Provavelmente
a mais antiga vida de Santa Brígida (Brighid ou Brigit em irlandês antigo) é a
que Santo Ultan, bispo-abade de Ardbraccan, escreveu para seu discípulo São
Brogan Cloen de Rostruirc, falecido no ano de 650. Ela é escrita em versos. (1)
São Donato, que viveu no século IX na Irlanda, refere-se também a outra
biografia escrita por Santo Aileran (século VII). No século VIII, um monge de
Kildare, Cogitosus, reescreveu a vida de Santa Brígida em um bom latim. Este
trabalho é conhecido como a "Segunda Vida", e é um excelente exemplo
da literatura irlandesa daquele século. Talvez a mais interessante informação
do trabalho de Cogitosus seja a descrição da Catedral de Kildare em seu tempo.

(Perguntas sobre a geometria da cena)
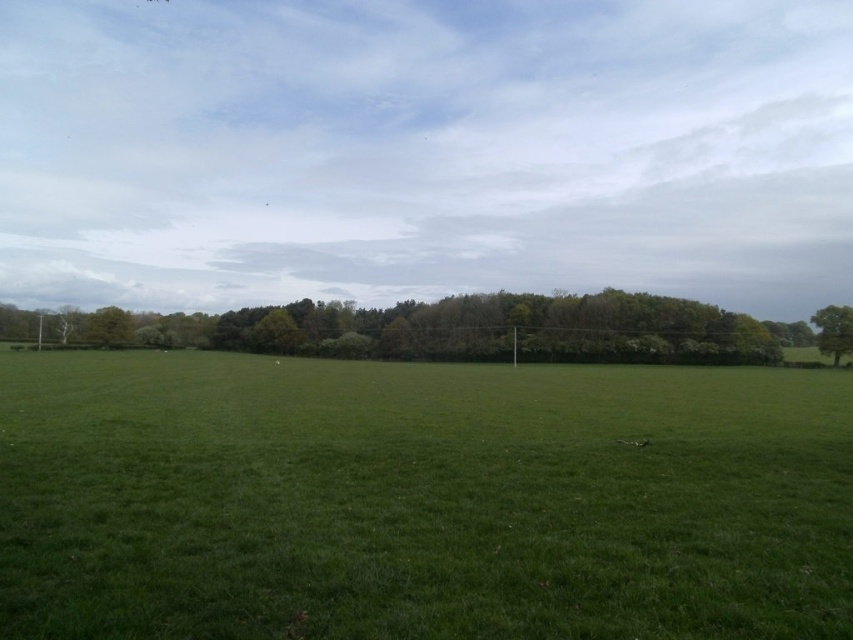
Question: Is green grass at center below green leafy trees at center?

Choices:
 (A) no
 (B) yes

Answer: (B)

Question: Is green grass at center to the left of green leafy tree at right from the viewer's perspective?

Choices:
 (A) no
 (B) yes

Answer: (B)

Question: Does green leafy trees at center have a greater width compared to green leafy tree at right?

Choices:
 (A) yes
 (B) no

Answer: (A)

Question: Among these objects, which one is farthest from the camera?

Choices:
 (A) green leafy trees at center
 (B) green grass at center
 (C) green leafy tree at right

Answer: (C)

Question: Which point appears closest to the camera in this image?

Choices:
 (A) (444, 403)
 (B) (822, 342)

Answer: (A)

Question: Which of these objects is positioned closest to the green leafy trees at center?

Choices:
 (A) green grass at center
 (B) green leafy tree at right

Answer: (B)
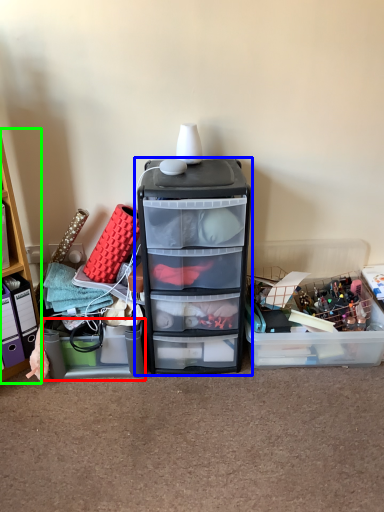
Question: Which is nearer to the storage box (highlighted by a red box)? filing cabinet (highlighted by a blue box) or cabinetry (highlighted by a green box).

Choices:
 (A) filing cabinet
 (B) cabinetry

Answer: (B)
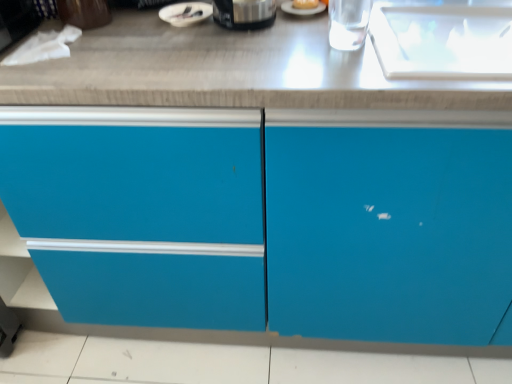
Question: Can you confirm if matte blue cabinet at center is thinner than white glossy bowl at upper center, placed as the 2th appliance when sorted from right to left?

Choices:
 (A) no
 (B) yes

Answer: (A)

Question: Considering the relative sizes of matte blue cabinet at center and white glossy bowl at upper center, marked as the 1th appliance in a left-to-right arrangement, in the image provided, is matte blue cabinet at center taller than white glossy bowl at upper center, marked as the 1th appliance in a left-to-right arrangement,?

Choices:
 (A) yes
 (B) no

Answer: (A)

Question: Does matte blue cabinet at center have a lesser height compared to white glossy bowl at upper center, placed as the 2th appliance when sorted from right to left?

Choices:
 (A) no
 (B) yes

Answer: (A)

Question: From the image's perspective, would you say matte blue cabinet at center is shown under white glossy bowl at upper center, placed as the 2th appliance when sorted from right to left?

Choices:
 (A) no
 (B) yes

Answer: (B)

Question: Does matte blue cabinet at center lie behind white glossy bowl at upper center, placed as the 2th appliance when sorted from right to left?

Choices:
 (A) yes
 (B) no

Answer: (B)

Question: From a real-world perspective, is matte blue cabinet at center positioned above or below golden bread at center?

Choices:
 (A) above
 (B) below

Answer: (B)

Question: In terms of size, does matte blue cabinet at center appear bigger or smaller than golden bread at center?

Choices:
 (A) big
 (B) small

Answer: (A)

Question: Is matte blue cabinet at center situated inside golden bread at center or outside?

Choices:
 (A) outside
 (B) inside

Answer: (A)

Question: Is matte blue cabinet at center in front of or behind golden bread at center in the image?

Choices:
 (A) behind
 (B) front

Answer: (B)

Question: In terms of height, does white glossy bowl at upper center, marked as the 1th appliance in a left-to-right arrangement, look taller or shorter compared to satin black coffee maker at upper center, the 2th appliance positioned from the left?

Choices:
 (A) short
 (B) tall

Answer: (A)

Question: Is white glossy bowl at upper center, placed as the 2th appliance when sorted from right to left, to the left or to the right of satin black coffee maker at upper center, the 1th appliance when ordered from right to left, in the image?

Choices:
 (A) left
 (B) right

Answer: (A)

Question: Relative to satin black coffee maker at upper center, the 2th appliance positioned from the left, is white glossy bowl at upper center, marked as the 1th appliance in a left-to-right arrangement, in front or behind?

Choices:
 (A) behind
 (B) front

Answer: (A)

Question: Considering the positions of point (172, 4) and point (272, 16), is point (172, 4) closer or farther from the camera than point (272, 16)?

Choices:
 (A) closer
 (B) farther

Answer: (B)

Question: Relative to matte blue cabinet at center, is golden bread at center in front or behind?

Choices:
 (A) behind
 (B) front

Answer: (A)

Question: Is golden bread at center bigger or smaller than matte blue cabinet at center?

Choices:
 (A) small
 (B) big

Answer: (A)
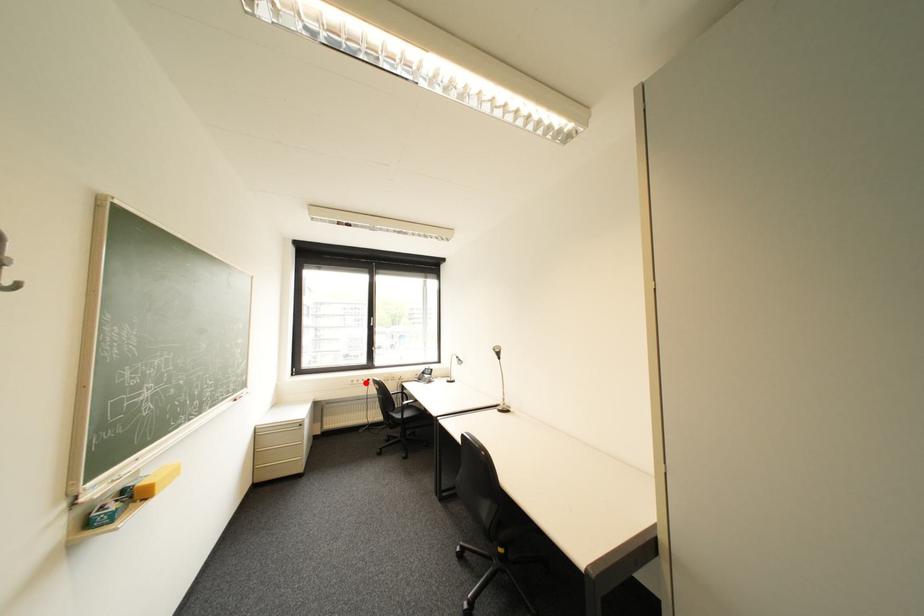
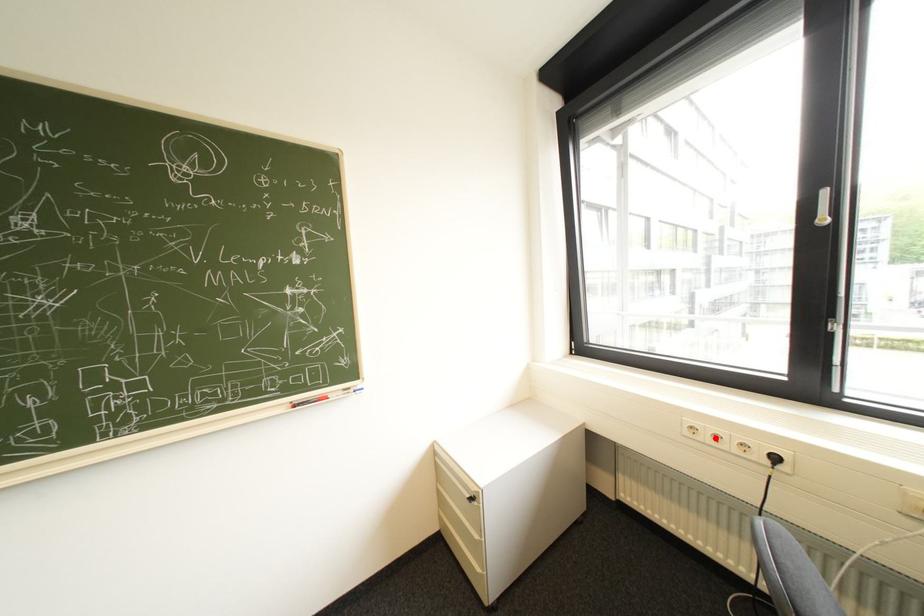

• **CONJUNTO DE TAREFAS**
a) Reproduza na íntegra o texto sobre Santa Brígida, sem qualquer alteração.
b) Liste cada linha das entradas que contenha a palavra "coffee", copiando-a sem mudanças.
O texto sobre Santa Brígida e as entradas não têm nenhuma relação entre si.

• **OS RESULTADOS**
a)
Provavelmente
a mais antiga vida de Santa Brígida (Brighid ou Brigit em irlandês antigo) é a
que Santo Ultan, bispo-abade de Ardbraccan, escreveu para seu discípulo São
Brogan Cloen de Rostruirc, falecido no ano de 650. Ela é escrita em versos. (1)
São Donato, que viveu no século IX na Irlanda, refere-se também a outra
biografia escrita por Santo Aileran (século VII). No século VIII, um monge de
Kildare, Cogitosus, reescreveu a vida de Santa Brígida em um bom latim. Este
trabalho é conhecido como a "Segunda Vida", e é um excelente exemplo
da literatura irlandesa daquele século. Talvez a mais interessante informação
do trabalho de Cogitosus seja a descrição da Catedral de Kildare em seu tempo.

b)
Question: In terms of height, does white glossy bowl at upper center, marked as the 1th appliance in a left-to-right arrangement, look taller or shorter compared to satin black coffee maker at upper center, the 2th appliance positioned from the left?
Question: Is white glossy bowl at upper center, placed as the 2th appliance when sorted from right to left, to the left or to the right of satin black coffee maker at upper center, the 1th appliance when ordered from right to left, in the image?
Question: Relative to satin black coffee maker at upper center, the 2th appliance positioned from the left, is white glossy bowl at upper center, marked as the 1th appliance in a left-to-right arrangement, in front or behind?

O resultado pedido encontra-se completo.